A golf ball strikes a hard, smooth floor at an angle of θ = 29.6° and, as the drawing shows, rebounds at the same angle. The mass of the ball is 0.041 kg, and its speed is 45 m/s just before and after striking the floor. What is the magnitude of the impulse applied to the golf ball by the floor? (Hint: Note that only the vertical component of the ball's momentum changes during impact with the floor.)
first find the component of velocity perpendicular to the wall,that is the componnet of veloicty that will be refersed.
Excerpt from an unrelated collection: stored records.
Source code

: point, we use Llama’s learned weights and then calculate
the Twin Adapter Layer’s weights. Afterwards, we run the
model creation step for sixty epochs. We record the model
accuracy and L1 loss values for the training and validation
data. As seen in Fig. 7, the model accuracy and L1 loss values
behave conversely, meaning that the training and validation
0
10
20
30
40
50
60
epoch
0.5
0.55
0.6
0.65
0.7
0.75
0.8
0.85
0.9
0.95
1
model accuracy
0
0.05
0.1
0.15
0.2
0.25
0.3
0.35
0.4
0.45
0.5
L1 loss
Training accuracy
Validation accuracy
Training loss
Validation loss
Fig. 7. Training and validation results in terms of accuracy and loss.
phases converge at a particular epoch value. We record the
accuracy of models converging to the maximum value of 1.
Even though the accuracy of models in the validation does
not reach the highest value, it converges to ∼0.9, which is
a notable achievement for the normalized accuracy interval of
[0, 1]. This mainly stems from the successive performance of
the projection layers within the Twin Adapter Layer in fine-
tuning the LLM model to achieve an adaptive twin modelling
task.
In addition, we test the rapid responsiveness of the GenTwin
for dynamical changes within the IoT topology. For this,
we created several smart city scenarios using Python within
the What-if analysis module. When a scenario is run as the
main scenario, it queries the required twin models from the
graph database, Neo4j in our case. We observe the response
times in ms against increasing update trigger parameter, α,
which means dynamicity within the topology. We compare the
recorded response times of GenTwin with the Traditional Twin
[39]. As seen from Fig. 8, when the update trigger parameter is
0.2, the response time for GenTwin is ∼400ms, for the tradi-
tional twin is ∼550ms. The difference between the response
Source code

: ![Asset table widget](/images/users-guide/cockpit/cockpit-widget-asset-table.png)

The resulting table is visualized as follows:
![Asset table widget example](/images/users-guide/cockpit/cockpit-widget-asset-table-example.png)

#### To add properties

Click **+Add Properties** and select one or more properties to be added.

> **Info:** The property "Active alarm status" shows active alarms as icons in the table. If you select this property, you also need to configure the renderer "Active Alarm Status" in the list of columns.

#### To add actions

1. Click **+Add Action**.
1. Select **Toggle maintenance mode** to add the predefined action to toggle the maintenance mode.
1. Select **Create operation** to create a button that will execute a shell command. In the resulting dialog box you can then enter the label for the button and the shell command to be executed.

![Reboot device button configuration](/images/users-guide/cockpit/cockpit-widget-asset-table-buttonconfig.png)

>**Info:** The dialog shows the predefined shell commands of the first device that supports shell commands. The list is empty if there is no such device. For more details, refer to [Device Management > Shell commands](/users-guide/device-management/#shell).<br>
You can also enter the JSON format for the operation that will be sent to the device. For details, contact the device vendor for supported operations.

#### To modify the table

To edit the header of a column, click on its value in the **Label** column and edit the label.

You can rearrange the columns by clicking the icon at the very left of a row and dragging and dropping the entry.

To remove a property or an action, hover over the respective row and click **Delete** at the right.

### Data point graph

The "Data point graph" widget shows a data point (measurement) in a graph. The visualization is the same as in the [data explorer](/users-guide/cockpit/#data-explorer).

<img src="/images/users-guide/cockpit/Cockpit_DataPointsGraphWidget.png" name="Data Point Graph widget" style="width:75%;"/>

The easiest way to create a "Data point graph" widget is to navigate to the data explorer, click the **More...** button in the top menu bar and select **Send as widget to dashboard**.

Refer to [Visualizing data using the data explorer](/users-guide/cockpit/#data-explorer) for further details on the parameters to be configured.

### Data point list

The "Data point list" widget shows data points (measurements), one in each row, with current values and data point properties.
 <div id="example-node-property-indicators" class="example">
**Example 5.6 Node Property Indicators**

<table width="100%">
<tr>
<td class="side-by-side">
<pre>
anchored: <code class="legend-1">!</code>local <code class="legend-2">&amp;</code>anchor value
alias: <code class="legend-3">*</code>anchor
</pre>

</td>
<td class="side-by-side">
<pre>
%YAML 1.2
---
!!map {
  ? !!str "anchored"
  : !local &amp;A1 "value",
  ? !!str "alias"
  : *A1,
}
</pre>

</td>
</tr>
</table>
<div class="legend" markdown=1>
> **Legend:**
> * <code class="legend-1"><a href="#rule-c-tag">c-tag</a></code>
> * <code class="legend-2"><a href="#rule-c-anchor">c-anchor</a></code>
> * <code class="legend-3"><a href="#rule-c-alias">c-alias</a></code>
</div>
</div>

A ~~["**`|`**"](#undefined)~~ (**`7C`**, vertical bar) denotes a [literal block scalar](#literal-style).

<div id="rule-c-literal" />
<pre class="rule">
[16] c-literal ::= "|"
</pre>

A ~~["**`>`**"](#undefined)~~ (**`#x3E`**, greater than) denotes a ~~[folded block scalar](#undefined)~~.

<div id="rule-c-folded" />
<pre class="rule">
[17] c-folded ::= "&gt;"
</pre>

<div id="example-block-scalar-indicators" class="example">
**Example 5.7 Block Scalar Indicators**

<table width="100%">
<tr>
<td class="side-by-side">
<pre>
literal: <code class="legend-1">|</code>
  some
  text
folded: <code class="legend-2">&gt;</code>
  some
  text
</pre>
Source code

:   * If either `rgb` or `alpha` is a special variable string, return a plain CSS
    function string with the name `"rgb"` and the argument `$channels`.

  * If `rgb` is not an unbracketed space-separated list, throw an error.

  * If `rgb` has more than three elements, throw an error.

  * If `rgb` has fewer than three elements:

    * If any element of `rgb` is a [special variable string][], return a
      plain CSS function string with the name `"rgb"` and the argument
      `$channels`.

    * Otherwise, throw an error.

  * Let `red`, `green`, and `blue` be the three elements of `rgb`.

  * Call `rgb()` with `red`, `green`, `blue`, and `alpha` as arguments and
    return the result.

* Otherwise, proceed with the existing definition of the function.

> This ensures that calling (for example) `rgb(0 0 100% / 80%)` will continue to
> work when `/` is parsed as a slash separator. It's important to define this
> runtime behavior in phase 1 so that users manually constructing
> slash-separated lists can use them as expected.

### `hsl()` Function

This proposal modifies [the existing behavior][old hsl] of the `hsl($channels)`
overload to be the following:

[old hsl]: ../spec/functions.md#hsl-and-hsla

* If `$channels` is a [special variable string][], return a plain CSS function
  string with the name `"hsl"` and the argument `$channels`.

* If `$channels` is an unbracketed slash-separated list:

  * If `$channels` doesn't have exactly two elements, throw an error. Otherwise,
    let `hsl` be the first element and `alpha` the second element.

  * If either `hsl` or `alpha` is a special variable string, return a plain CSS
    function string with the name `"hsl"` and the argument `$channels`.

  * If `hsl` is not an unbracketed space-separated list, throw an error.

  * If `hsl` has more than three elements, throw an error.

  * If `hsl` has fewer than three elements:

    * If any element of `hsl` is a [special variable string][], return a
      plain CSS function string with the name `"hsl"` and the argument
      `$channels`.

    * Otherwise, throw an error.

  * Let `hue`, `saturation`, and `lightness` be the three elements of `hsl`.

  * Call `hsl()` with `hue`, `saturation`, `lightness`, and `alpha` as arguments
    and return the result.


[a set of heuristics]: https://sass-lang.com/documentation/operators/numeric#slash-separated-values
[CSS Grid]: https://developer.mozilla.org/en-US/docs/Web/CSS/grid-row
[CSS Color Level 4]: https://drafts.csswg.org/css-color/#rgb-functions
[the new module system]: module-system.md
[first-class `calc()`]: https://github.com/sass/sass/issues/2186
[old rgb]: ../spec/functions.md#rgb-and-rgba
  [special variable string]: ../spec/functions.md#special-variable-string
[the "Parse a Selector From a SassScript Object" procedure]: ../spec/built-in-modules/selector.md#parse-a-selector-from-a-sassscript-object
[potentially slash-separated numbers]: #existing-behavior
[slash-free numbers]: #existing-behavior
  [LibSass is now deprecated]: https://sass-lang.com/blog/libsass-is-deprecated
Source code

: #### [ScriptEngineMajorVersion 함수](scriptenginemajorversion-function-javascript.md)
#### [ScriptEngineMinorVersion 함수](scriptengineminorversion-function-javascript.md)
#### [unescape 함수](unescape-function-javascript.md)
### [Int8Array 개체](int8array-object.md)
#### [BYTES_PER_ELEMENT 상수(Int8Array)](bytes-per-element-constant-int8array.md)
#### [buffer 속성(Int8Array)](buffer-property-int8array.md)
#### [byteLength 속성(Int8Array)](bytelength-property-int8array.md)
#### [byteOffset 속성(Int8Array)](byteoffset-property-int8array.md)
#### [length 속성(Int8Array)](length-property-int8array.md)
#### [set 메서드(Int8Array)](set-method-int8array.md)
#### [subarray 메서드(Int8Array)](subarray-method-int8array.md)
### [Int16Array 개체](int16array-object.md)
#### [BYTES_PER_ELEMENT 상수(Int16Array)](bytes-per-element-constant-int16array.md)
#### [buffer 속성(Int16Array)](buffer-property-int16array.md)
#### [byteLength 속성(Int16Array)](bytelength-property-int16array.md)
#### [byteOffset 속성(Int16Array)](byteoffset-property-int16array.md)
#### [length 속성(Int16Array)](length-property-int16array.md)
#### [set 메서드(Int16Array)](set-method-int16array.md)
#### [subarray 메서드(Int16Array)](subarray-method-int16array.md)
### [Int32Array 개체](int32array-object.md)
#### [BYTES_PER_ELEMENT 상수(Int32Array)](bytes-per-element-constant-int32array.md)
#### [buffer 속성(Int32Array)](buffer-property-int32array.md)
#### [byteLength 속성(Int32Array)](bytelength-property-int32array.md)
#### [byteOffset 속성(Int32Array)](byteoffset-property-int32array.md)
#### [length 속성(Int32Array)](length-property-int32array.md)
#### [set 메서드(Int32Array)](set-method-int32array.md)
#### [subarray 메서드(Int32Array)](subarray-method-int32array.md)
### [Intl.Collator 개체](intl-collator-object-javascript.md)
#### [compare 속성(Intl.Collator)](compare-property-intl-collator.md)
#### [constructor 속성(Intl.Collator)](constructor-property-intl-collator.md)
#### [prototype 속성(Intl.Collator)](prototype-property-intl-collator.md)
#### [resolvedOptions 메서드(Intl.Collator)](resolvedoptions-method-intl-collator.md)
The change in velocity will be have twice this component...the component parallel does not change.
impulse=mass*2*velocityperpendicular. direction is away from the wall.
To find the magnitude of the impulse applied to the golf ball by the floor, we need to determine the change in the vertical component of the ball's momentum during the impact.
Given:
- Initial angle of the ball's trajectory, θ = 29.6°
- Mass of the ball, m = 0.041 kg
- Initial and final speed of the ball, v = 45 m/s
Let's break down the steps to find the magnitude of the impulse:
Step 1: Find the vertical component of the initial velocity (v₀y) and final velocity (vfy) using trigonometry:
v₀y = v₀ * sin(θ)
vf_y = vf * sin(θ)
Step 2: Calculate the initial momentum in the vertical direction (p₀y) and final momentum (pfy):
p₀y = m * v₀y
pfy = m * vf_y
Step 3: Determine the change in momentum (Δp):
Δp = pfy - p₀y
Step 4: Finally, the magnitude of the impulse (J) is equal to the absolute value of the change in momentum:
J = |Δp|
Let's calculate it step by step:
Step 1:
v₀y = 45 m/s * sin(29.6°) ≈ 22.55 m/s
vf_y = 45 m/s * sin(29.6°) ≈ 22.55 m/s
Step 2:
p₀y = 0.041 kg * 22.55 m/s ≈ 0.925 kg·m/s
pfy = 0.041 kg * 22.55 m/s ≈ 0.925 kg·m/s
Step 3:
Δp = 0.925 kg·m/s - 0.925 kg·m/s = 0
Step 4:
J = |0| = 0
Therefore, the magnitude of the impulse applied to the golf ball by the floor is 0 N·s (or kg·m/s).